Once you’ve got the strategy down, consider these tips for onboarding best practices:
- Keep up regular communication with customers. Set a frequency for how often you contact them and stick to it. That way, you can keep your customers engaged and identify and resolve problems early.
- Orientate your goals around your customers. The customer journey and experience should always be the priority, and any other objectives should be derived from that.
- Measure your success. If you want to improve, you need to know what you’re doing well and where you’re falling short. The best way to do this is by establishing a customer feedback loop and reviewing your practices.
- Use software like Asana or Jira to create an onboarding tasks template you can repeat each time you restart the process and ensure nothing gets missed.
Cross-functional customer onboarding strategies
Cross-functional working transforms customer onboarding from a process to a strategy. This is key to Go-to-Market as a whole, but it makes a real difference in maintaining and growing your customer base.
The marketing and sales processes should be used to gather data about your buyers. These teams can find out why customers are interested in your products, how they want to use them, and what they want to get out of them. You can also spot concerns early and use the onboarding process to resolve them.
If you have an in-depth handover from sales to customer success, you’ll go into meetings with customers knowing exactly what you need to focus on to keep them engaged.

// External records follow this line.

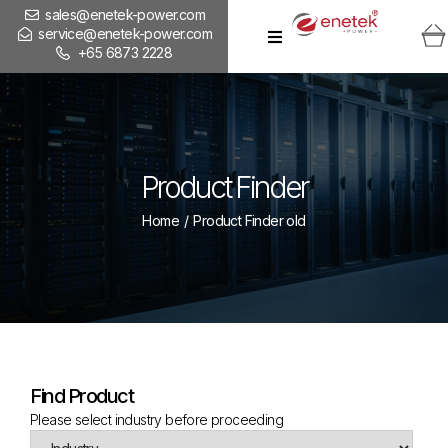
sales@enetek-power.com
service@enetek-power.com
+65 6873 2228
Product Finder
Home
/
Product Finder old
Find Product
Please select industry before proceeding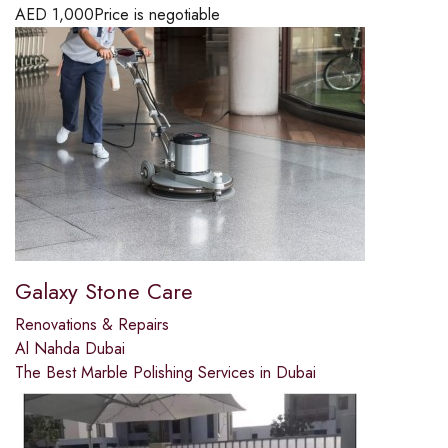
AED
1,000
Price is negotiable
Galaxy Stone Care
Renovations & Repairs
Al Nahda Dubai
The Best Marble Polishing Services in Dubai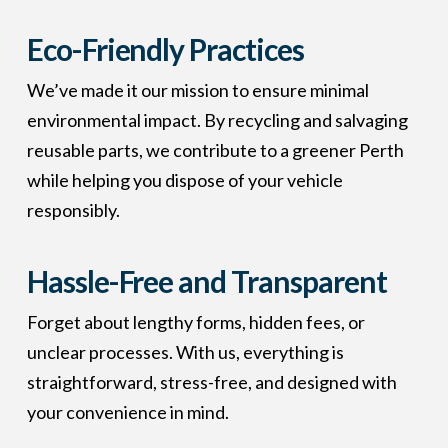
Eco-Friendly Practices
We’ve made it our mission to ensure minimal
environmental impact. By recycling and salvaging
reusable parts, we contribute to a greener Perth
while helping you dispose of your vehicle
responsibly.
Hassle-Free and Transparent
Forget about lengthy forms, hidden fees, or
unclear processes. With us, everything is
straightforward, stress-free, and designed with
your convenience in mind.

Tailor the process to the information you’ve garnered through the sales process and offer your customers a unique experience that makes them feel valued.
Working cross-functionally is the best way to provide your customers with a seamless journey and build a partnership with them with real, tangible longevity.
What value does customer onboarding bring to your Go-to-Market strategy?
As we said at the start, customer onboarding can make or break your product’s success. Without it, you’ll experience significant customer churn and your product's life will be very short-lived.
If you’ve spent months on your Go-to-Market strategy, don’t want to waste that by ignoring your customers and losing them.
If your customer onboarding is successful, you’ll make your product irreplaceable.
Customer onboarding is also key to your company's overall growth and lifespan. With a regular pattern of engagement and an established feedback loop, you can continue to improve your service for your customers and build and advise them on innovations relevant to their desired outcomes.
The onboarding process increases the customer lifetime value, which is absolutely essential for the success of your company. The majority of revenue comes from existing, not new, customers. So the longer you can keep customers around, the more revenue you’ll make.
What’s more, if you have loyal and happy customers, they’ll do your marketing for you. These customers will become your best resource for referrals, but only if you put in the work first.
The bottom line is exceptional customer onboarding = exponential growth. So make sure you get it right.